Lo spauracchio di Luca Palamara continua ad agitare il centrodestra. La Lega, senza girarci troppo attorno, sarebbe propensa a candidare l’ex magistrato per le suppletive romane che dovranno riassegnare il collegio di Primavalle, contro il parere degli alleati, fortemente ostili all’ipotesi di imbarcare l’ex capo dell’Anm. Ma se la contrarietà di Fratelli d’Italia, partito di peso nella Capitale e lontano anni luce dalla cultura di Palamara, è più che comprensibile, più faticoso è capire le motivazioni del “No” pronunciato a gran voca da Forza Italia. O meglio, da una parte consistente e rumorosa di quella formazione.

Il profilo dell’ex magistrato, infatti, calzerebbe a pennello per la storica propaganda forzista, tutta incentrata sul complotto giudiziario ordito per trent’anni dalle toghe ai danni di Silvio Berlusconi. È stato proprio Palamara a sollevare il velo sui vizi della magistratura italiana con un libro, Il Sistema, capace di vendere 300 mila copie in pochi mesi. E non sarà un caso che a pubblicare il best seller sia stata Rizzoli, prestigiosissima casa editrice del Gruppo Mondadori, a sua volta controllato dal Gruppo Fininvest. Come non sarà casuale che a scrivere il libro insieme al magistrato radiato sia stato Alessandro Sallusti, attuale direttore di Libero e per undici anni alla guida del Giornale, il quotiano della famiglia Berlusconi. Non sono casualità perché il racconto di Palamara fa parzialmente luce sugli anni dei processi al capo di Forza Italia e conferma le denunce, le tesi persecutorie, che il Cavaliere ha sbandierato in pubblica piazza per decenni. Per questo l’ex ras delle nomine, il “pentito” della magistratura avrebbe tutti i documenti in regola per essere sostenuto dagli azzurri nella sua nuova avventura politica.
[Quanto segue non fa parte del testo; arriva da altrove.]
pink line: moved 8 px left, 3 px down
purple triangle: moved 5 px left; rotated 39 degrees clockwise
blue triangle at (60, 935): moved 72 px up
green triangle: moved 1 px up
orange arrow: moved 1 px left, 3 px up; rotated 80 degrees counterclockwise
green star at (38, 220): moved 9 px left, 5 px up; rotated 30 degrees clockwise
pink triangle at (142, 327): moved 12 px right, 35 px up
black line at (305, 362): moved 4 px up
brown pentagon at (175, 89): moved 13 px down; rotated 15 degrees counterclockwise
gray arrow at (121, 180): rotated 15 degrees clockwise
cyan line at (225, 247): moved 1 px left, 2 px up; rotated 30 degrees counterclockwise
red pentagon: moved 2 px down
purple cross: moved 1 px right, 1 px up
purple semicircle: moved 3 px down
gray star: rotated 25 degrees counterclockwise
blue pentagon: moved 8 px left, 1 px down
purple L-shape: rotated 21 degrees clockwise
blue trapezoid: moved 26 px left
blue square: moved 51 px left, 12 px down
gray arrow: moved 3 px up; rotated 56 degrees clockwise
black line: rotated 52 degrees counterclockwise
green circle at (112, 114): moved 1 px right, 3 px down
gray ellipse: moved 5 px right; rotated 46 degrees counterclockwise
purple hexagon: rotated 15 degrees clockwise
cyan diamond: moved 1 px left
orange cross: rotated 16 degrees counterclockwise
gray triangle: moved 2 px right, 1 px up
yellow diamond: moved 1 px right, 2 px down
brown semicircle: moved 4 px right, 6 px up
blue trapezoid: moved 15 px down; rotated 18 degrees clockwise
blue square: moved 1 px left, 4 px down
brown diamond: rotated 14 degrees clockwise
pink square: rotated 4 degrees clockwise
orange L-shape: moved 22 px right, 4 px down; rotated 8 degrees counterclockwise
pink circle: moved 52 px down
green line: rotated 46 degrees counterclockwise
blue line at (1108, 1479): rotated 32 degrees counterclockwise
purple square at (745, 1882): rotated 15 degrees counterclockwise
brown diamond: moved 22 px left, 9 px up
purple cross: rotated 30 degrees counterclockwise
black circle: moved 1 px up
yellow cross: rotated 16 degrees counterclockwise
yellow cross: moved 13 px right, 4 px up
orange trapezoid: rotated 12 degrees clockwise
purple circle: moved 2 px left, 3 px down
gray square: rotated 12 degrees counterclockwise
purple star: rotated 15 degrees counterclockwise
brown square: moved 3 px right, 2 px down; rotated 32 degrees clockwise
Eppure, i forzisti non sembrano affatto convinti. L’idea non piace al coordinatore nazionale Antonio Tajani, ma non entusiama soprattutto l’ala romana del partito rappresentata da Maurizio Gasparri, il più acceso detrattore dell’ex pm. «Forza Italia non appoggerà mai un personaggio come Palamara alle prossime suppletive per il collegio della Camera a Roma e ha fatto bene Antonio Tajani a ribadirlo», ripeteva il senatore fino a pochi giorni fa. Il motivo? «Palamara rappresenta tutto ciò che Forza Italia combatte da anni, protagonista del degrado della magistratura, è stato al centro delle manovre politiche di cui proprio il nostro partito è stato tra le principali vittime», è la sentenza senza appello di Gasparri, prima del colpo di grazia definitivo: «Mai con Palamara e il Parlamento non può essere una discarica per i reietti delle altre categorie». Parole in liberà, quelle di Gasparri, secondo un vecchio forzista come Fabrizio Cicchitto, garantista di formazione, che non rendono giustizia della figura di Palamara.

Perché l’ex pm «ha messo in evidenza l’esistenza di un sistema che ha colpito anche Berlusconi. È semplicemente masochistico che alcuni degli amici di Berlusconi attacchino Palamara invece del Sistema che prima ha colpito Berlusconi e che adesso ha espulso Palamara», spiega Cicchitto, accusando Tajani e Gasparri di non comprendere l’importanza del ruolo dell’ex capo dell’Anm: «È un testimone, svolge un ruolo di testimonianza». E questa testimonianza potrebbe entrare in Parlamento, è il ragionamento di Cicchitto, «Altro che discarica!».

Ma le resistenze di una parte conistente di forzisti non sembrano essere superabili, come si evince dalle parole con cui il deputato Andrea Ruggeri, fino a ieri, continuava a escludere ogni ipotesi di sostegno alla nuova avventura politica dell’ex pm. «Il problema è che non basta un bel libro a cancellare il fatto che Palamara sia stato un convintissimo protagonista del sistema, per me eversivo, della giustizia politica antiberlusconiana occupatasi per anni, sotto la sua regia, di fare la guerra a Silvio Berlusconi per impedirgli di governare l’Italia, e che oggi si pente solo perché beccato e crocifisso dai suoi colleghi di un tempo», scrive Ruggeri, prima di concludere. «Evviva gli incassi del libro, assai bello ( finiti nel bilancio di Rizzoli, ndr); ma “no” al seggio alla Camera nel centrodestra contro cui ha lavorato per anni da magistrato». Ma i tormenti azzurri non sembrano destinati a finire.